TEXT:
It's interesting, really -- earlier editions of AD&D did indeed limit most large/rapid healing capabilities to the divine caster classes. Only divine magic healing could increase PCs health quickly. Because of this what may have resulted is a clash of what we as gamers made up in our minds about this latter fact (it must be actual damage healed by divine provenance), verses what HP has always been described as (a combination of many factors).

HPs never changed, they just became thought of a particular way in many D&D groups, divorced from their actual definition in the game. (Ironically even as it meant that HP, seen through the lens as as purely physical damage capacity, could actually break verisimilitude as fighters would take sword hit after sword hit after sword hit after arrow hit after fireball after... ) So called “shouting someone to health” (which is actually replenishing their morale, drive, endurance, mental acuity, thusly skill, etc), even in the terms of the first edition of AD&D, works because it isn't shouting health, it's shouting hit points (which are more than just health).

WORK TO COMPLETE:
a: According to the hit points text, earlier editions of AD&D limited most large or rapid healing to which classes?
b: Reproduce the hit points text starting at the words "HPs never changed, they" and ending after "than just health).".
The records after this point are separate material and are not part of the hit points text.

EXTRACTED MATERIAL:
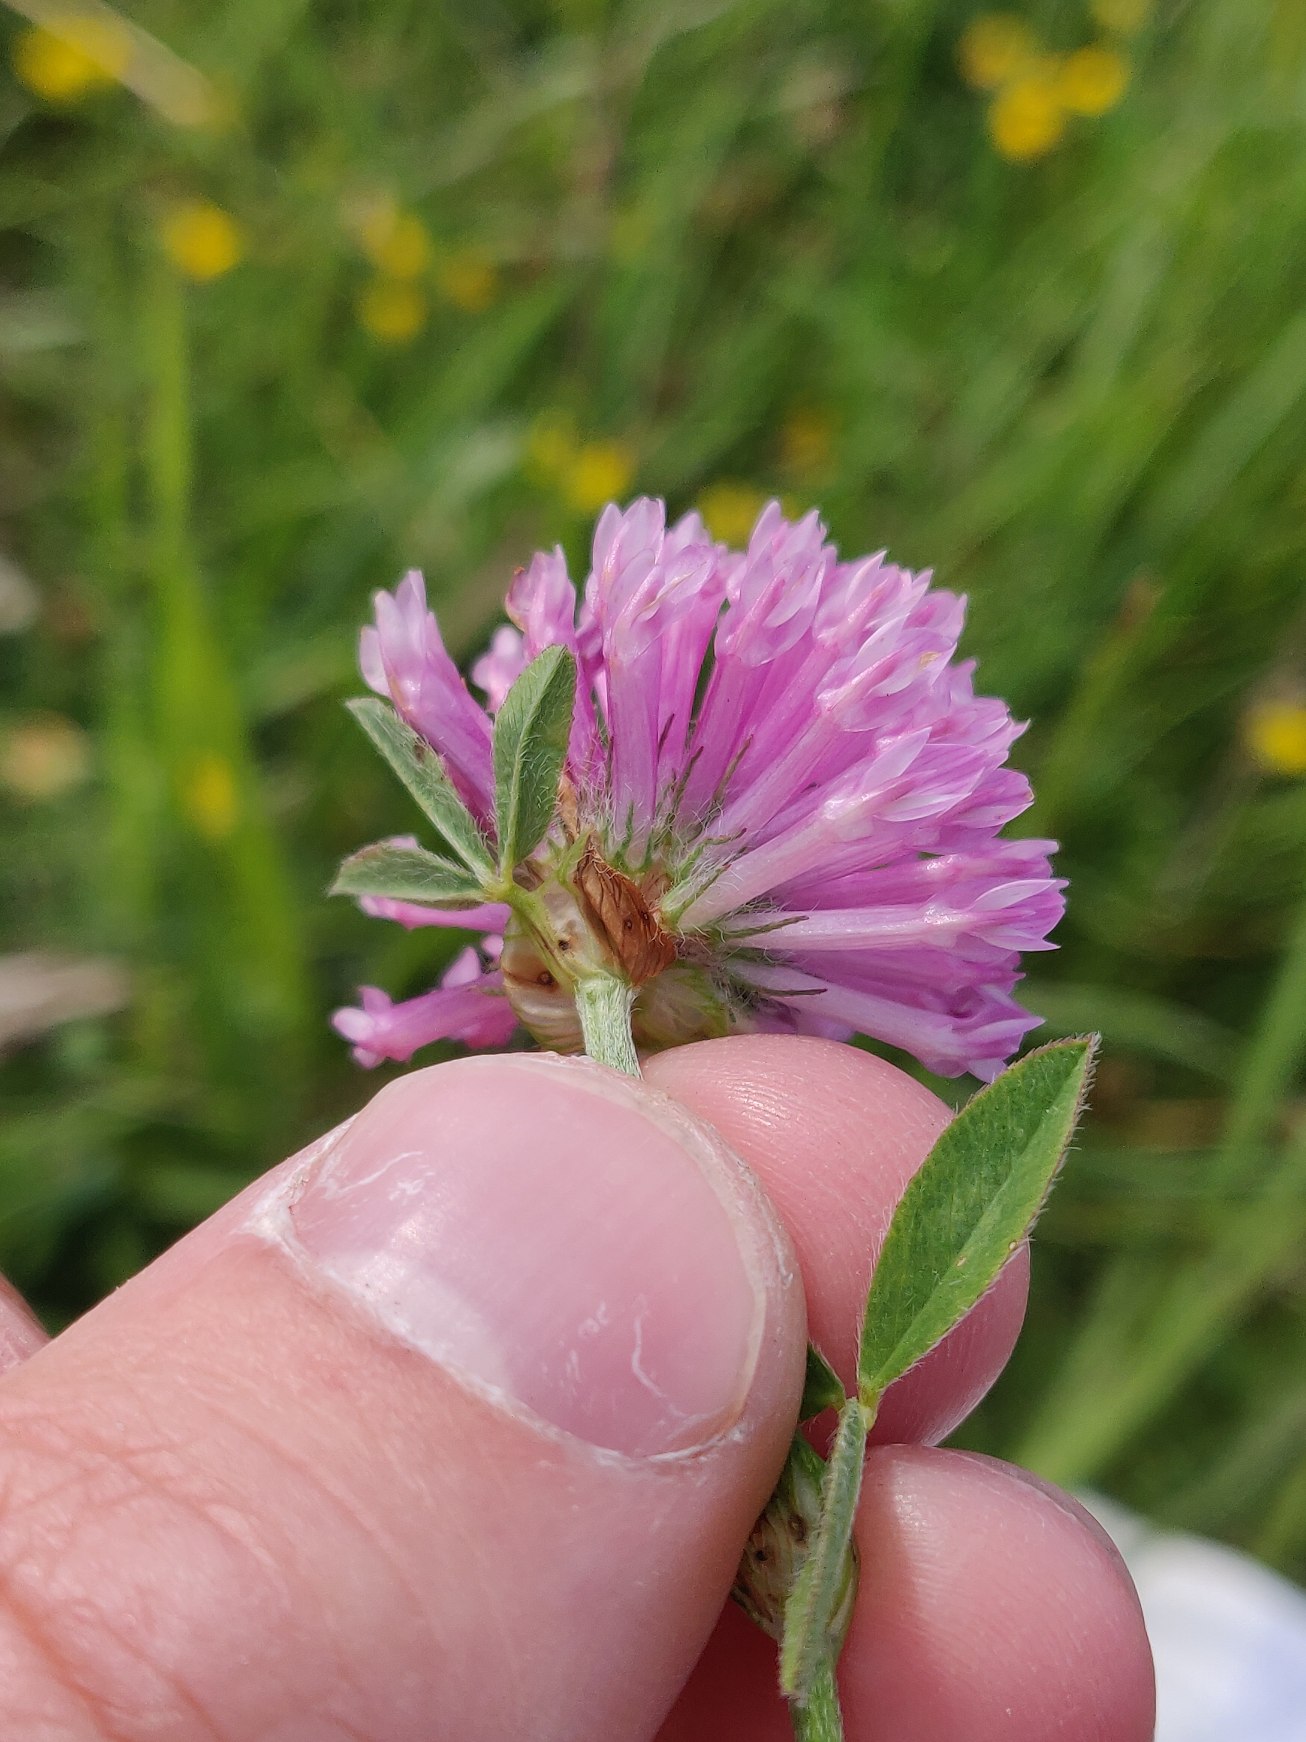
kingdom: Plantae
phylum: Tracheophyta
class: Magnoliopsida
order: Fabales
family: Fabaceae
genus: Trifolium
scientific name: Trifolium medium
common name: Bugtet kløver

...

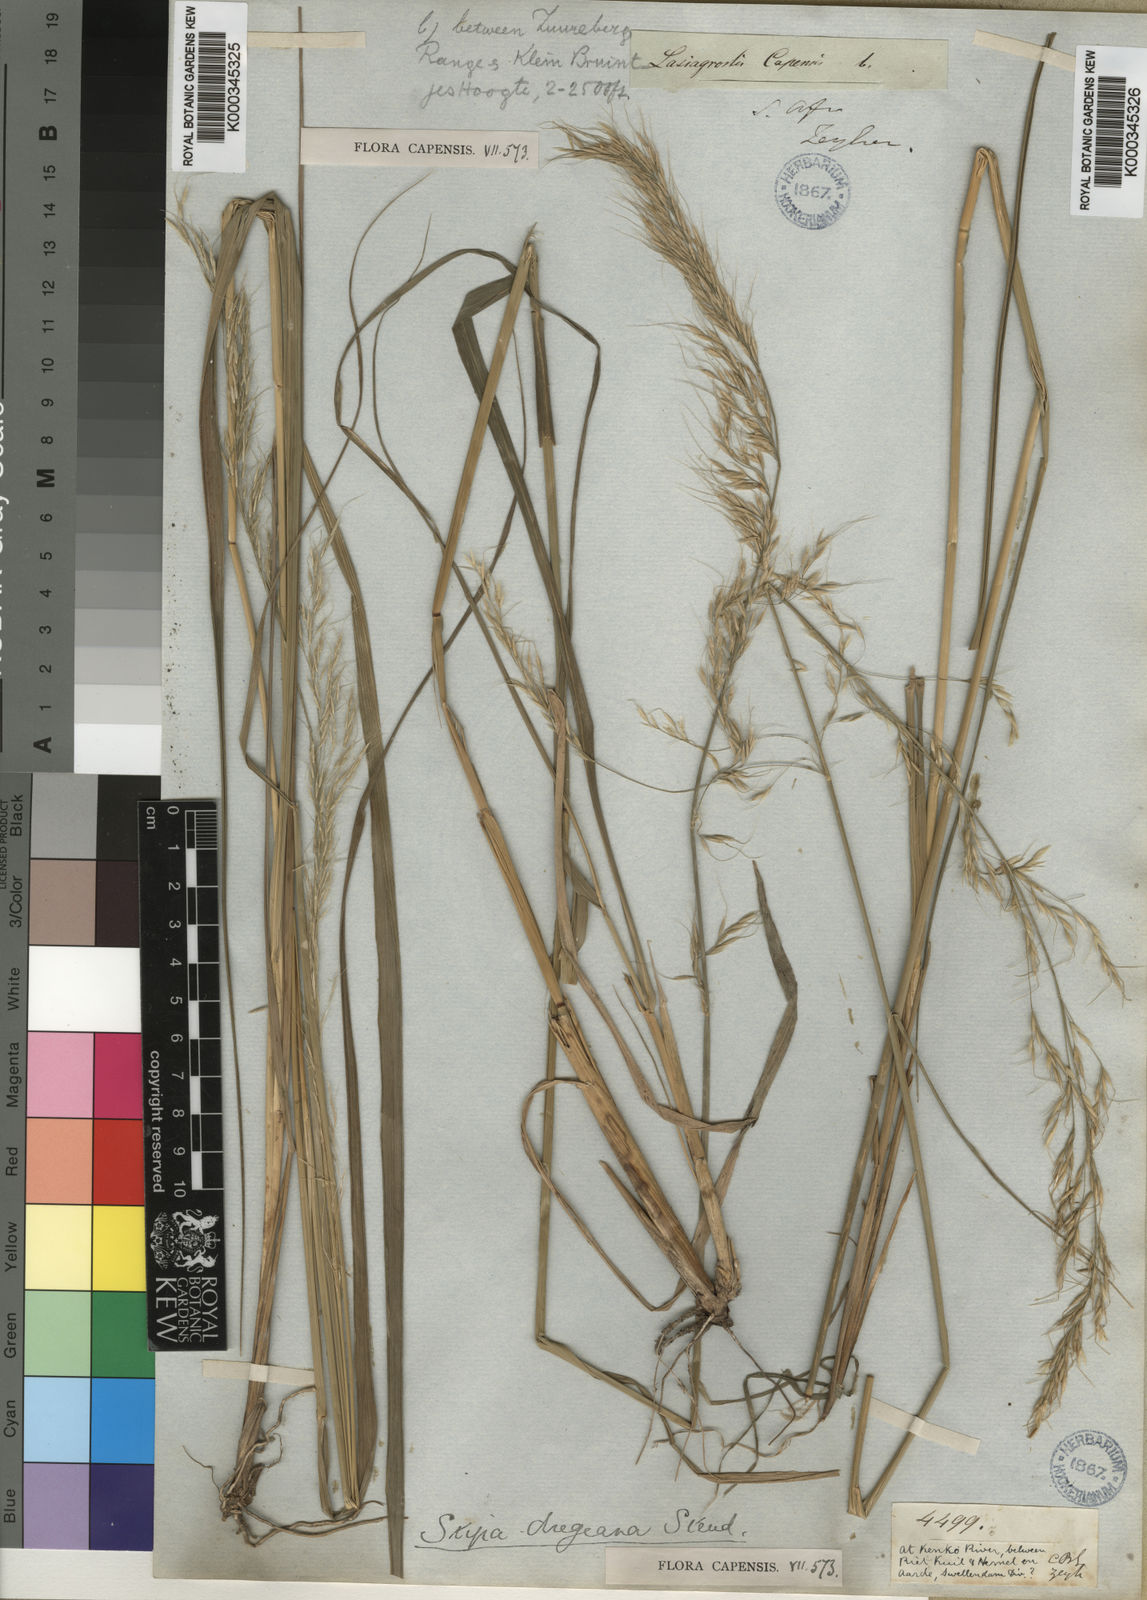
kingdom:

TASK-BY-TASK RESULTS:
a: The divine caster classes.

b:
HPs never changed, they just became thought of a particular way in many D&D groups, divorced from their actual definition in the game. (Ironically even as it meant that HP, seen through the lens as as purely physical damage capacity, could actually break verisimilitude as fighters would take sword hit after sword hit after sword hit after arrow hit after fireball after... ) So called “shouting someone to health” (which is actually replenishing their morale, drive, endurance, mental acuity, thusly skill, etc), even in the terms of the first edition of AD&D, works because it isn't shouting health, it's shouting hit points (which are more than just health).